Je prends la parole dans cette table ronde comme membre du Conseil de l'ordre du barreau de Paris et comme spécialiste du droit pénal des mineurs puisque, dans ma pratique professionnelle, je défends essentiellement des jeunes, tantôt comme auteurs d'infractions, tantôt comme victimes. Je précise par ailleurs que ce sujet me tient particulièrement à coeur car je suis l'avocate de la mineure qui, dans l'affaire Fofana, a refusé la publicité des débats.
Cette décision a fait l'objet d'une longue réflexion ; elle est apparue conforme à l'intérêt de la jeune fille, mais aussi favorable au bon déroulement des débats. Il est trop facile d'opposer l'intérêt du jeune et celui de la société, alors qu'ils sont complémentaires. En réalité, il faut garantir la sérénité de la procédure et favoriser l'échange de propos authentiques. Lors du procès Fofana, grâce à la publicité restreinte, il a été possible aux familles des mis en cause, aux témoins et aux professionnels de l'enfance d'assister aux débats.

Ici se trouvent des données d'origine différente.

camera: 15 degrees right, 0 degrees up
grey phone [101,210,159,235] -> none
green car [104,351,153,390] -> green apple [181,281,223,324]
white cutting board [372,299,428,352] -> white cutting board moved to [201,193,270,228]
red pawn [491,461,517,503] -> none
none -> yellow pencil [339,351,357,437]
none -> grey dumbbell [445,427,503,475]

Une véritable pédagogie a pu être menée en faveur de ces jeunes qui mettaient en cause la justice.
La publicité des débats aurait surtout servi le goût de la provocation du jeune Fofana, qui rêvait d'avoir ainsi une tribune pour ridiculiser la justice. Au cours de ce procès, les débats ont été très approfondis, ce qui aurait été impossible s'ils avaient été publics. Les jeunes mis en cause étaient, certes, majeurs au plan de l'état civil, mais ils se sont révélés très immatures.
La société doit s'attacher à ce que la justice s'accomplisse dans le respect de la vie privée des mineurs et avec le souci d'assurer leur réinsertion.
Pourquoi vouloir modifier cette règle fondamentale du droit pénal des mineurs alors que le Parlement doit être saisi dans quelques mois d'un projet de nouveau code pénal des mineurs ? Pourquoi cette proposition de loi de circonstance, alors que la garde des Sceaux, dans une récente intervention lors de la rentrée de l'École nationale de la magistrature, a réaffirmé son attachement à des réformes globales portant une philosophie du droit clairement énoncée ?
Je rappelle par ailleurs que la commission Varinard a réaffirmé son attachement au principe de publicité restreinte.
Je n'ose imaginer le procès en appel, en octobre prochain, de l'affaire Fofana avec une procédure de publicité. Ce procès sera très douloureux et rien ne pourra réparer la peine des victimes, quelle que soit la qualité des débats. Je m'adresse ici à des parlementaires, qui sont aussi des citoyens qui doivent garantir à la justice toute sa sérénité. J'espère vous avoir convaincus de la nécessité de ne pas modifier les règles actuelles, car elles contribuent à la révélation de la vérité et à la bonne qualité de la justice.